Common Argillaceous Slate, or Schistus

  • Class 2. Earths.
  • Order 2. Aggregate.
  • Syn.
    • Schistus. Linn. Syst. ed. 13. 3. 37.
    • Argillite. Kirw. 354.
    • Argile schisteuse. Haüy, 4. 446.
    • Clay Slate. Jameson’s Mineral. 1. 334.

It is not always that the substance which contains the same ingredients as Slate, has the schistose fracture, as appears by its being turned in a lathe on some occasions. It is rather remarkable that the Snake-Stone from Ayrshire is a variety of the same substance as Slate, but is not generally recognized to be such, on account of its possessing the slaty fracture when in large pieces only, not showing it when broken small. It is imported as a valuable and truly useful article in many branches of manufacture; as for smoothing copper, marble, &c. For the latter it is formed into the shape of mouldings, as in the upper figure. This substance is known in a great measure by its being so regularly spotted, which, perhaps, has obtained it the appellation of Snake-Stone, by which it is well known among workmen.

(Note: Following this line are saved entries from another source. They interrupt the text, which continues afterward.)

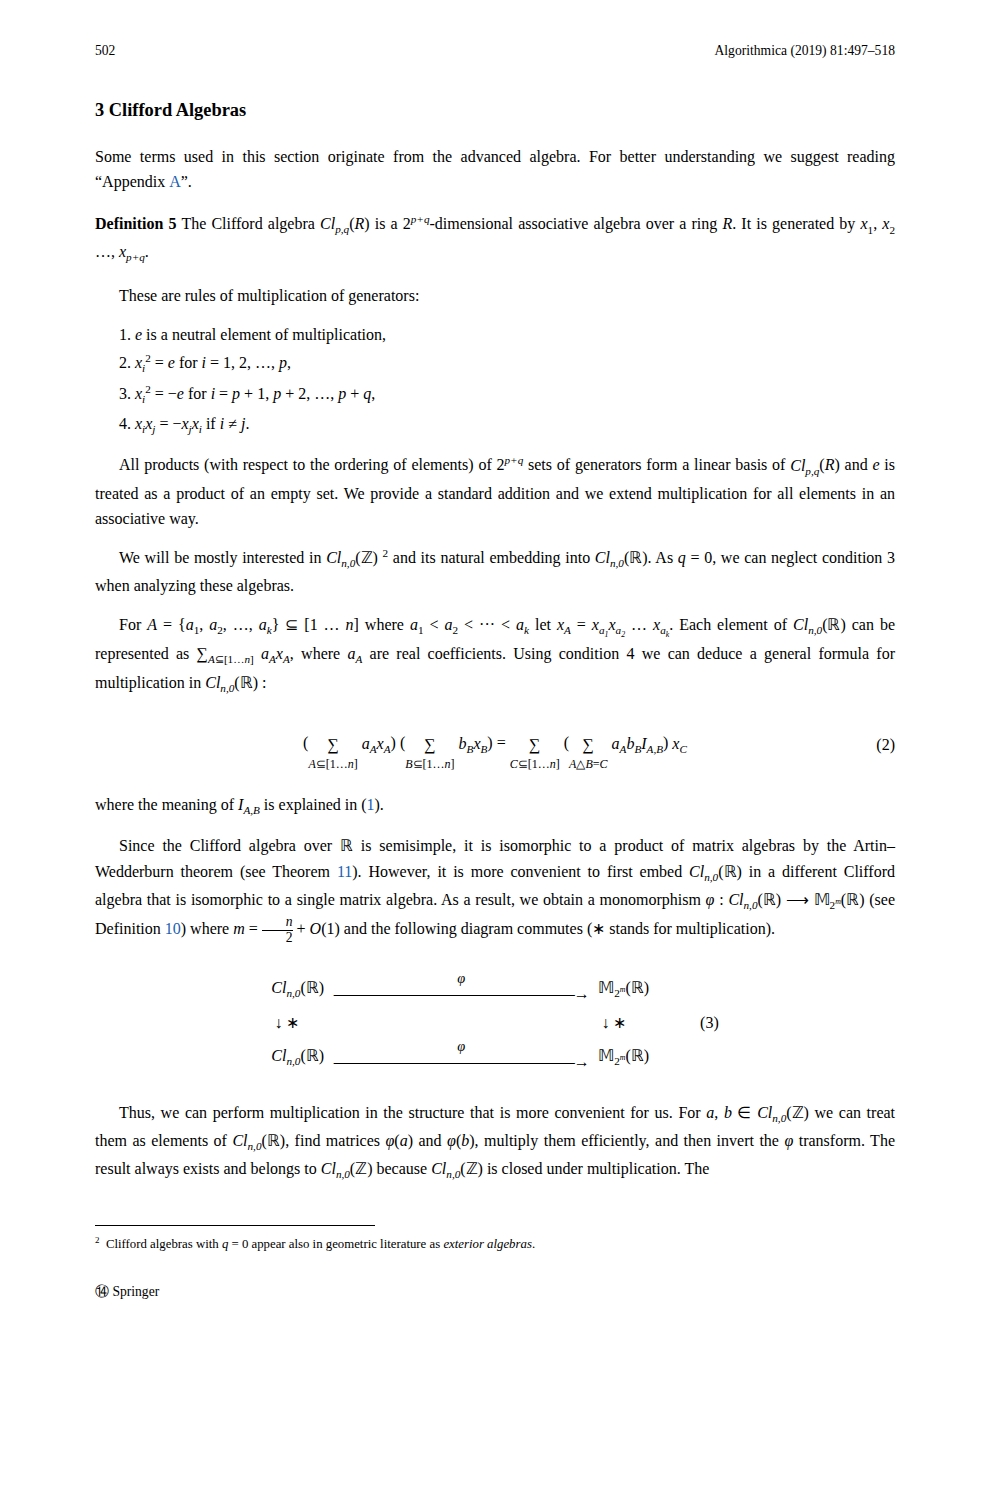502 Algorithmica (2019) 81:497–518
3 Clifford Algebras
Some terms used in this section originate from the advanced algebra. For better understanding we suggest reading “Appendix A”.
Definition 5 The Clifford algebra Clp,q(R) is a 2p+q-dimensional associative algebra over a ring R. It is generated by x1, x2 …, xp+q.
These are rules of multiplication of generators:
e is a neutral element of multiplication,
xi2 = e for i = 1, 2, …, p,
xi2 = −e for i = p + 1, p + 2, …, p + q,
xixj = −xjxi if i ≠ j.
All products (with respect to the ordering of elements) of 2p+q sets of generators form a linear basis of Clp,q(R) and e is treated as a product of an empty set. We provide a standard addition and we extend multiplication for all elements in an associative way.
We will be mostly interested in Cln,0(ℤ) 2 and its natural embedding into Cln,0(ℝ). As q = 0, we can neglect condition 3 when analyzing these algebras.
For A = {a1, a2, …, ak} ⊆ [1 … n] where a1 < a2 < ··· < ak let xA = xa1xa2 … xak. Each element of Cln,0(ℝ) can be represented as ∑A⊆[1…n] aAxA, where aA are real coefficients. Using condition 4 we can deduce a general formula for multiplication in Cln,0(ℝ) :
( ∑ A⊆[1…n] aAxA) ( ∑ B⊆[1…n] bBxB) = ∑ C⊆[1…n] ( ∑ A△B=C aAbBIA,B) xC (2)
where the meaning of IA,B is explained in (1).
Since the Clifford algebra over ℝ is semisimple, it is isomorphic to a product of matrix algebras by the Artin–Wedderburn theorem (see Theorem 11). However, it is more convenient to first embed Cln,0(ℝ) in a different Clifford algebra that is isomorphic to a single matrix algebra. As a result, we obtain a monomorphism φ : Cln,0(ℝ) ⟶ 𝕄2m(ℝ) (see Definition 10) where m = n 2 + O(1) and the following diagram commutes (∗ stands for multiplication).
| Cl n,0 (ℝ) | φ ————————————————→ | 𝕄 2 m (ℝ) | |
| ↓ ∗ | | ↓ ∗ | (3) |
| Cl n,0 (ℝ) | φ ————————————————→ | 𝕄 2 m (ℝ) | |
Thus, we can perform multiplication in the structure that is more convenient for us. For a, b ∈ Cln,0(ℤ) we can treat them as elements of Cln,0(ℝ), find matrices φ(a) and φ(b), multiply them efficiently, and then invert the φ transform. The result always exists and belongs to Cln,0(ℤ) because Cln,0(ℤ) is closed under multiplication. The
2 Clifford algebras with q = 0 appear also in geometric literature as exterior algebras.
⑭ Springer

The light brown colour is analogous to the unspotted part of a snake’s skin, I have gathered nearly the same in Cornwall, and some varieties are to be found, with the dark spots beautifully relieved by satiny Talc of a looser texture:—see the under figure. I have specimens nearly like it, but more indurated, from Keswick. The black spots seem to be Hornbtend, Chlorite, or Manganese.

In the upper specimen the black is generally of an equal hardness and texture with the rest, or it would not suit the workmen. When a stone from any quarry is found to have the proper qualities, it becomes of much consequence, and is a valuable article of commerce.